Nel caso di specie la Cassazione ha giudicato corretta la decisione dei giudici di merito che avevano ravvisato la sussistenza degli elementi del dolo diretto, che "sussiste quando si entra nel campo della probabilità, cioè quando la realizzazione dell’evento si presenti all’autore del fatto quanto meno come altamente probabile, talchè il medesimo non si limita ad accettare il rischio dell’evento -visto nella rappresentazione psichica dell’agente come una delle possibili conseguenze della condotta, ma non voluto, in concreto, come avviene nel dolo eventuale - bensì accettando l’evento, già rappresentato come altamente probabile, lo vuole, nell’ambito di una effettiva previsione dell’ evento mortale, anche se non integra lo scopo finale della sua azione".

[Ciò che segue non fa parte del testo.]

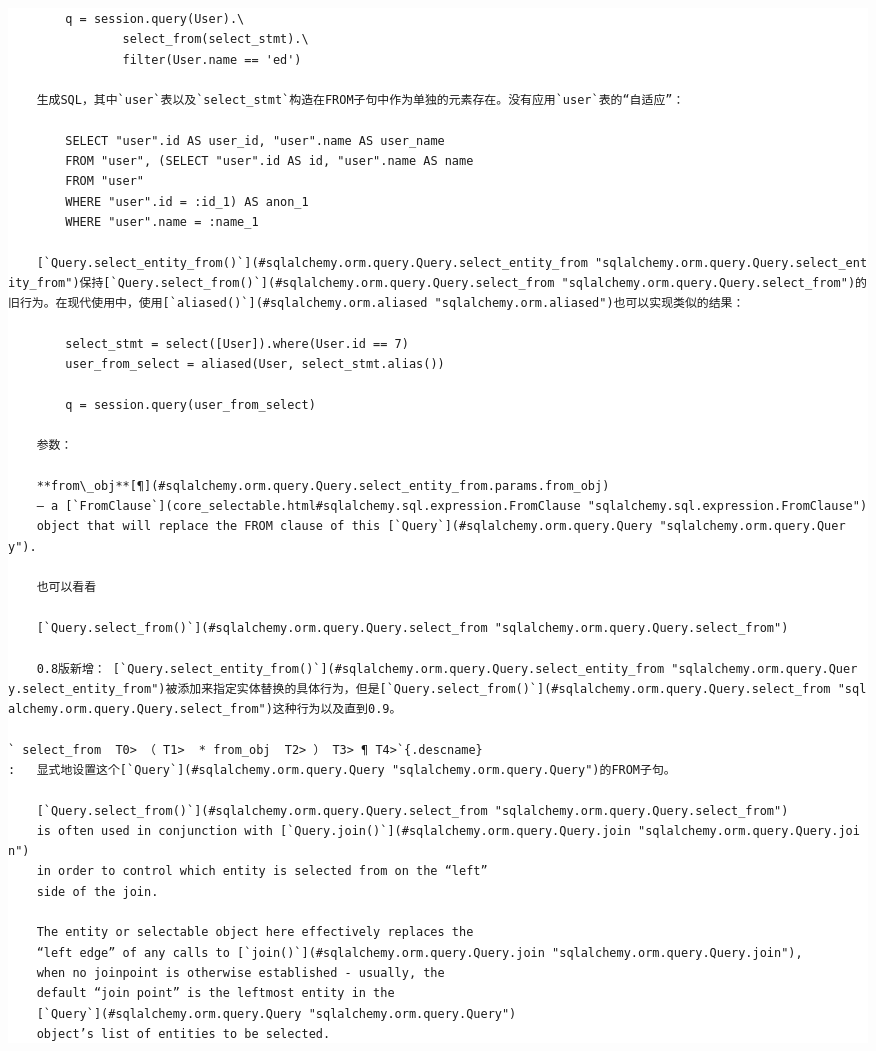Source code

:             q = session.query(User).\
                    select_from(select_stmt).\
                    filter(User.name == 'ed')

        生成SQL，其中`user`表以及`select_stmt`构造在FROM子句中作为单独的元素存在。没有应用`user`表的“自适应”：

            SELECT "user".id AS user_id, "user".name AS user_name
            FROM "user", (SELECT "user".id AS id, "user".name AS name
            FROM "user"
            WHERE "user".id = :id_1) AS anon_1
            WHERE "user".name = :name_1

        [`Query.select_entity_from()`](#sqlalchemy.orm.query.Query.select_entity_from "sqlalchemy.orm.query.Query.select_entity_from")保持[`Query.select_from()`](#sqlalchemy.orm.query.Query.select_from "sqlalchemy.orm.query.Query.select_from")的旧行为。在现代使用中，使用[`aliased()`](#sqlalchemy.orm.aliased "sqlalchemy.orm.aliased")也可以实现类似的结果：

            select_stmt = select([User]).where(User.id == 7)
            user_from_select = aliased(User, select_stmt.alias())

            q = session.query(user_from_select)

        参数：

        **from\_obj**[¶](#sqlalchemy.orm.query.Query.select_entity_from.params.from_obj)
        – a [`FromClause`](core_selectable.html#sqlalchemy.sql.expression.FromClause "sqlalchemy.sql.expression.FromClause")
        object that will replace the FROM clause of this [`Query`](#sqlalchemy.orm.query.Query "sqlalchemy.orm.query.Query").

        也可以看看

        [`Query.select_from()`](#sqlalchemy.orm.query.Query.select_from "sqlalchemy.orm.query.Query.select_from")

        0.8版新增： [`Query.select_entity_from()`](#sqlalchemy.orm.query.Query.select_entity_from "sqlalchemy.orm.query.Query.select_entity_from")被添加来指定实体替换的具体行为，但是[`Query.select_from()`](#sqlalchemy.orm.query.Query.select_from "sqlalchemy.orm.query.Query.select_from")这种行为以及直到0.9。

    ` select_from  T0> （ T1>  * from_obj  T2> ） T3> ¶ T4>`{.descname}
    :   显式地设置这个[`Query`](#sqlalchemy.orm.query.Query "sqlalchemy.orm.query.Query")的FROM子句。

        [`Query.select_from()`](#sqlalchemy.orm.query.Query.select_from "sqlalchemy.orm.query.Query.select_from")
        is often used in conjunction with [`Query.join()`](#sqlalchemy.orm.query.Query.join "sqlalchemy.orm.query.Query.join")
        in order to control which entity is selected from on the “left”
        side of the join.

        The entity or selectable object here effectively replaces the
        “left edge” of any calls to [`join()`](#sqlalchemy.orm.query.Query.join "sqlalchemy.orm.query.Query.join"),
        when no joinpoint is otherwise established - usually, the
        default “join point” is the leftmost entity in the
        [`Query`](#sqlalchemy.orm.query.Query "sqlalchemy.orm.query.Query")
        object’s list of entities to be selected.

In particolare, infatti, "i giudici di merito hanno desunto dalle circostanze di fatto sopra elencate, coordinate logicamente nell’ ambito di un ragionamento indiziario ineccepibile, che l’imputato, il quale fra l’altro possedeva cognizioni mediche avendo frequentato buona parte del corso di laurea in medicina, si fosse rappresentato come altamente probabile la morte della vittima -ovvero la accelerazione della morte, il che è lo stesso, secondo quanto prima chiarito -in conseguenza della omissione di terapie mediche nel periodo iniziale della malattia in cui sarebbero state risolutive od avrebbero comunque prolungato di molto la sopravvivenza, ed avesse quindi accettato tale evento con dolo diretto, pur se la sua volontà era intenzionalmente diretta ad ottenere dalla vittima le somme di denaro che chiedeva per somministrarle la terra delle Dolomiti, il succo di carote e quant’altro".
La sentenza è integralmente consultabile sul sito della Cassazione.
(Corte di Cassazione - Sezione Prima Penale, Sentenza 15 gennaio 2008, n.2112: Neuropata - Cura di malato di carcinoma - Dolo - Concorso di cause - Omicidio volontario).